Le premier président de la cour d’appel d’Aix-en-Provence, que Me Y saisit aussitôt, infirme sa décision : les clients ne sont pas fondés à réclamer la réduction d’honoraires disproportionnés, s’ils les ont payés sans broncher. « Dès la seconde facture du 25 juillet 2007, d’un montant de 14 352 euros, venant après une provision de 3 588 euros, les époux X pouvaient se rendre compte de l’importance des honoraires réclamés, eu égard à l’enjeu du litige… », constate-t-il, dans une ordonnance en date du 28 juin. Or, poursuit-il, « ils ont continué à signer des mandats d’extension de mission (…) sans émettre une quelconque critique ». Pourtant, les facultés mentales des X, dont il précise qu’ils ont été respectivement ingénieur et professeur, ne sont pas altérées.
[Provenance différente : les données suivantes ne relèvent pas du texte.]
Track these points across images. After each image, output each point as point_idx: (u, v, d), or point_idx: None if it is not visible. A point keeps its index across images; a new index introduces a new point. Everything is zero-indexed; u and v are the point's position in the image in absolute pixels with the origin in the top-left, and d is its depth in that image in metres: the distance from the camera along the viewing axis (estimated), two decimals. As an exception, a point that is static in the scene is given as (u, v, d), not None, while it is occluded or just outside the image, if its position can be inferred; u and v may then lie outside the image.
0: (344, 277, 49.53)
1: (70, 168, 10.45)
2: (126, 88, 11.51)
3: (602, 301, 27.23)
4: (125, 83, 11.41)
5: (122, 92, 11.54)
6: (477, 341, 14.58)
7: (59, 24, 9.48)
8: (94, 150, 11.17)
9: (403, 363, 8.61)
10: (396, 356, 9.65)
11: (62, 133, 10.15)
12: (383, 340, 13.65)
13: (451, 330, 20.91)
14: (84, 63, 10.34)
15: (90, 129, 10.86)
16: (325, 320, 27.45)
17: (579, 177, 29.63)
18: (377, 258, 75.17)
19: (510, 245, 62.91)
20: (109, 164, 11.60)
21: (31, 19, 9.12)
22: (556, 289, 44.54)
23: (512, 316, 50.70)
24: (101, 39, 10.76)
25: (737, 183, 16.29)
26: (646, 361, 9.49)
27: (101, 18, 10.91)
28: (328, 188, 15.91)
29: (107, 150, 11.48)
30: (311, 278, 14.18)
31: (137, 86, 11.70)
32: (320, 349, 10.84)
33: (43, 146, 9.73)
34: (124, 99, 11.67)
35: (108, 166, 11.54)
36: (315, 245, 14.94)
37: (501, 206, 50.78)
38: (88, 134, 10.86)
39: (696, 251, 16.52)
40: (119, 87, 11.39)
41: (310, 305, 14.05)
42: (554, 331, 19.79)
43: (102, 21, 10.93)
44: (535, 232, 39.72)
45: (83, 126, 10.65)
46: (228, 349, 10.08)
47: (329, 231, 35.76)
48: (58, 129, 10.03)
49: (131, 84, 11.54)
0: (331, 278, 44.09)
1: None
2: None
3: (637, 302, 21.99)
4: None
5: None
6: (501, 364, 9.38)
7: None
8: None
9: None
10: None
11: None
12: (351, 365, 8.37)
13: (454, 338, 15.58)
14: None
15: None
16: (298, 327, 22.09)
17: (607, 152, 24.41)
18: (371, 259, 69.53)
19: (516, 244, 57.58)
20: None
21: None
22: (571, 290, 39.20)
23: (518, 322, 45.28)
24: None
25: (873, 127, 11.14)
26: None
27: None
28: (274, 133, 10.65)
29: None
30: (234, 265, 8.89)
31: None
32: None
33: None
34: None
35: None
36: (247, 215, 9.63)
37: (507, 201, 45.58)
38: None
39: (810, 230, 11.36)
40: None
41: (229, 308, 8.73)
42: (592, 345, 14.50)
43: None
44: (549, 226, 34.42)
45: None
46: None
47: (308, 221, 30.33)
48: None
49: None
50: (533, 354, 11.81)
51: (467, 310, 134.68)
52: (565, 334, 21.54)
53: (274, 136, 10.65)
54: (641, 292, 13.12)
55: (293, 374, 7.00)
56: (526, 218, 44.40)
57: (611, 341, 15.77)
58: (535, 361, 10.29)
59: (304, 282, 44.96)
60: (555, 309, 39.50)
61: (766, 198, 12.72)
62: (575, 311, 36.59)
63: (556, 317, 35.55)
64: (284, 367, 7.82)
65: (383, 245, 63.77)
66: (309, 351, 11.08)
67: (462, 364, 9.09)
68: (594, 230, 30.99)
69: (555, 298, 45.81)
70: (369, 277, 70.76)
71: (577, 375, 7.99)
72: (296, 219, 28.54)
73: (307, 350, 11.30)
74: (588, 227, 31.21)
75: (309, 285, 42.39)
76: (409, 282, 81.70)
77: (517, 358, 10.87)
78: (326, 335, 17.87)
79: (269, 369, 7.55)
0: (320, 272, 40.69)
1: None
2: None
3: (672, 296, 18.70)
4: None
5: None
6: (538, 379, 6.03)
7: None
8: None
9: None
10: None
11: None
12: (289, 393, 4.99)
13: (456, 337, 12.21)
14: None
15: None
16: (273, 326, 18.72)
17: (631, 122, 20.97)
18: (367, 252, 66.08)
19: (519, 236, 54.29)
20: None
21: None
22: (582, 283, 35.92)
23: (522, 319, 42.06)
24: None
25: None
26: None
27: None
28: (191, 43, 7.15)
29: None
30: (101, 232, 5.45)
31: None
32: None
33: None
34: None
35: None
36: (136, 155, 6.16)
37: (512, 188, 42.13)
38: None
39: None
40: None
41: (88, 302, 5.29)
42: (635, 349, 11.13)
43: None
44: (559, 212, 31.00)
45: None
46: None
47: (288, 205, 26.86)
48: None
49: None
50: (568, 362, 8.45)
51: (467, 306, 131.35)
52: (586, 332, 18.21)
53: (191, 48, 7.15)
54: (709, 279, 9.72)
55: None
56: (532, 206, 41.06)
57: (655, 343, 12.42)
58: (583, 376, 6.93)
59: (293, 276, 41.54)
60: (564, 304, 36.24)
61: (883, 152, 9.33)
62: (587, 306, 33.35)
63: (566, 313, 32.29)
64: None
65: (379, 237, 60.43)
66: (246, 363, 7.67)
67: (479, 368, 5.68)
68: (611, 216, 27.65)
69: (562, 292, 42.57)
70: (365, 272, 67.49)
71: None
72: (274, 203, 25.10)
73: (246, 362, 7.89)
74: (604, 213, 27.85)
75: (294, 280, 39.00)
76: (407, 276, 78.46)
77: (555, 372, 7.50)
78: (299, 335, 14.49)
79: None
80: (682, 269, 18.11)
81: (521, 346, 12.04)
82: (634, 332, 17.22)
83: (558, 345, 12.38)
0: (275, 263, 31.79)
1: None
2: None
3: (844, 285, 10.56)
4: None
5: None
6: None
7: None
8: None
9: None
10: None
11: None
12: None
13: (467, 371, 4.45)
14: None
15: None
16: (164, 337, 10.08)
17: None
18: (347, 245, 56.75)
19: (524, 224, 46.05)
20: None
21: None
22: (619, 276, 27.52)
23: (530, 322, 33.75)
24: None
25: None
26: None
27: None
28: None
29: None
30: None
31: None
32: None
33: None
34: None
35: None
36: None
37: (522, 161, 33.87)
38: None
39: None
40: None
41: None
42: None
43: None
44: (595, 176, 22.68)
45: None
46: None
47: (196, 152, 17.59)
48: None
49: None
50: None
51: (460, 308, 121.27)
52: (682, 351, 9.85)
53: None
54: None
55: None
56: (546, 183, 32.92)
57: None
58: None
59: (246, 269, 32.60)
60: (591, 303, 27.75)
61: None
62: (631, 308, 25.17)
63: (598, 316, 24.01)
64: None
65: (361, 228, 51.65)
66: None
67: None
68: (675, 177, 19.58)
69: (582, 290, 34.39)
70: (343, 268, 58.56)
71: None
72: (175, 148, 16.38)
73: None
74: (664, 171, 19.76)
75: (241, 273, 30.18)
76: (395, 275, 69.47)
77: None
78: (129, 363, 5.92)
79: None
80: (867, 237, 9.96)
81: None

A l’inverse du bâtonnier, le magistrat refuse de juger si Me Y a manqué à son devoir de conseil : un tel grief « relève de la responsabilité professionnelle de l’avocat, sur laquelle il n’appartient pas au juge de l’honoraire de se prononcer », explique-t-il. Le juge compétent, auquel il conviendrait que les X posent la question, est celui du tribunal de grande instance. C’est à lui aussi que les X pourraient réclamer l’allocation de dommages et intérêts, en se fondant cette fois sur la jurisprudence existante, qui dit que l’avocat commet une faute lorsqu’il engage des procédures inutiles, ou n’ayant aucune chance d’aboutir.
Procédure inutile
En effet, dans leur affaire, elles sont pléthore. Lorsque, par exemple, Me Y demande l’autorisation de faire appel d’une ordonnance de référé, il engage une procédure inutile, au regard du code de procédure civile (article 490). Lorsqu’il défère au Conseil d’Etat le refus que lui oppose le premier ministre d’ajouter à ce code un article sur les effets dans le temps des jugements d’incompétence, il engage une procédure inutile, puisqu’un tel article serait sans effet sur la situation de son client.
Lorsque Me Y fait appel de la désignation de l’expert, il engage une procédure inutile, puisque le juge ne peut trancher une difficulté technique sans l’avis d’un homme de l’art. Lorsqu’il bloque tout jugement au fond pendant huit ans, privant ainsi ses clients d’une solution rapide à moindre coût, il engage une procédure non seulement inutile, mais aussi nuisible.